## SELECTED EXTRACT

· · · ·

Portico Quartet return with Memory Streams, their fifth studio album and one that continues the journey that first started with 2008’s Mercury nominated debut Knee Deep in the North Sea. It’s a creative path that has seen the band embrace new technology and explore ambient and electronic influences alongside minimalism, jazz and beyond. It is a process that has encouraged change.

Each album has seen the band expand its palate or explore new trajectories. From the gentle charm of their breakthrough’s inimitable mix of jazz, world and minimalist influences, to the tight-knit brilliance of Isla, the electronic infused eponymous Portico Quartet to 2016’s return Art in the Age of Automation (the band’s most electronic statement to date) they have never been a band to look backwards. Each record has been its own world, its own statement and offered its own meaning. It’s the mark of a band that has always both stood apart from any scene and been prepared to challenge itself and find new things to say and to push the limits of what they could do.

Memory Streams opens with With, Beside, Against which has an expansive, quietly unfolding quality that makes it the perfect album opener and was also one of the first tracks they wrote for the album. Signals is a creeping, mysterious track that captures the spirit of the record. It’s hypnotic, rolling quality builds throughout with shades of a classic Portico Quartet tune but with a ‘tougher’ edge. The outstanding Gradient is a more produced piece. Mixing lo-fi and beautifully recorded acoustic parts together it grows from a simple, repeated Hang-Drum motif, outwards into a searching hypnotic crescendo.

· · · ·

## RECORDS
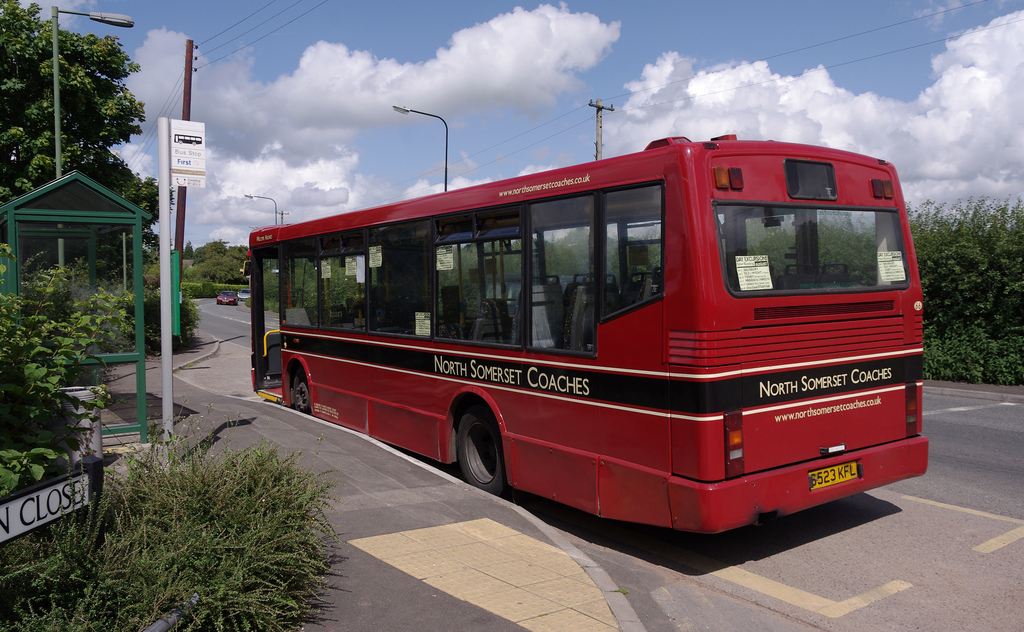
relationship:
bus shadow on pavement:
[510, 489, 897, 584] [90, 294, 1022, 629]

· · · ·

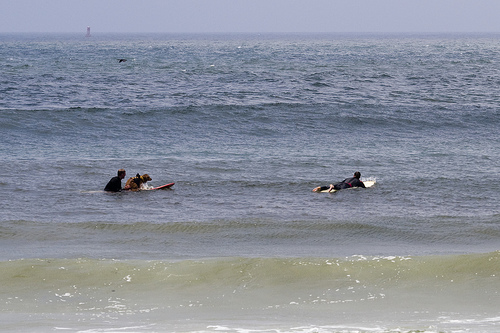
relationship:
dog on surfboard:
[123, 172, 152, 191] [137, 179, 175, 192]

· · · ·

## TASK STATEMENT
Resume the piece on Portico Quartet's album Memory Streams right after its final sentence, and keep going with the track-by-track description.

## RESULT
Ways of Seeing is a synthesis of minimalism and more dancefloor-oriented rhythms. A lone pulse from the drum machine cuts through a haze of chiming, swirling Hang-Drums and pads built from shards of looped saxophone. Memory Palace is a distant echo of the motif from Gradient, and is a bare, slow piano piece shrouded in a mist of saxophone noise. The punchy Offset is all about motion and tension and Bellamy’s drums pound in response. Dissident Gardens is an intricate, hypnotic track in 3 parts.

Almost prog like in rhythm but has a strong minimalist element to it with Farfisa organs as the repetitive top lines. Double Helix begins with string swells, it stops and jolts as if someone is switching TV channels before locking into a deep groove. The beautifully sparse, emotional heft of Immediately Visible sits in a powerful lineage of Portico Quartet tracks such as Line, Rubidium and Beyond Dialogue. It was largely improvised in the studio and offers the perfect ending point for the album with its sense of journey and deep well of feeling. An album that locates their music in an age where we have unfettered access to a vast and ever expanding archive of imagery and ideas, Memory Streams both embraces and builds on Portico Quartet’s own unique music and legacy and locates their music firmly in the present.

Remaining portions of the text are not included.